▸ **MATERIAL DISPONÍVEL**
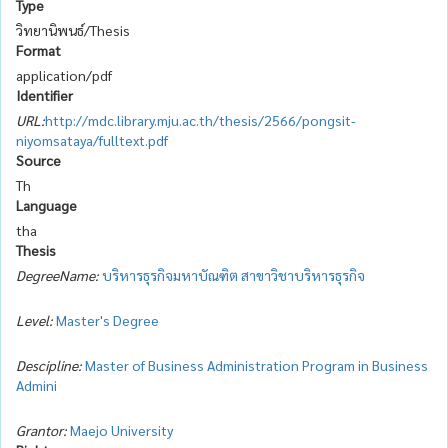
Type
วิทยานิพนธ์/Thesis
Format
application/pdf
Identifier
URL:
http://mdc.library.mju.ac.th/thesis/2566/pongsit-
niyomsataya/fulltext.pdf
Source
Th
Language
tha
Thesis
DegreeName:
บริหารธุรกิจมหาบัณฑิต สาขาวิชาบริหารธุรกิจ
Level:
Master's Degree
Descipline:
Master of Business Administration Program in Business
Admini
Grantor:
Maejo University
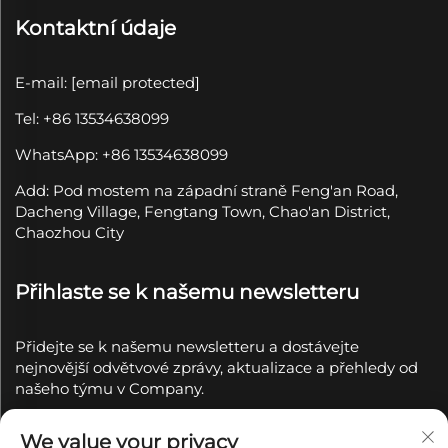
Kontaktní údaje
E-mail:
[email protected]
Tel: +86 13534638099
WhatsApp: +86 13534638099
Add: Pod mostem na západní straně Feng'an Road,
Dacheng Village, Fengtang Town, Chao'an District,
Chaozhou City
Přihlaste se k našemu newsletteru
Přidejte se k našemu newsletteru a dostávejte
nejnovější odvětvové zprávy, aktualizace a přehledy od
našeho týmu v Company.
Přihlásit se k
We value your privacy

▸ **A TAREFA**
Transcreva sem alterações as linhas do material, começando pelo início e terminando na linha que contém "Maejo University", incluídas ambas as extremidades. Deixe as imagens fora da resposta.

▸ **RESULTADO**
Type
วิทยานิพนธ์/Thesis
Format
application/pdf
Identifier
URL:
http://mdc.library.mju.ac.th/thesis/2566/pongsit-
niyomsataya/fulltext.pdf
Source
Th
Language
tha
Thesis
DegreeName:
บริหารธุรกิจมหาบัณฑิต สาขาวิชาบริหารธุรกิจ
Level:
Master's Degree
Descipline:
Master of Business Administration Program in Business
Admini
Grantor:
Maejo University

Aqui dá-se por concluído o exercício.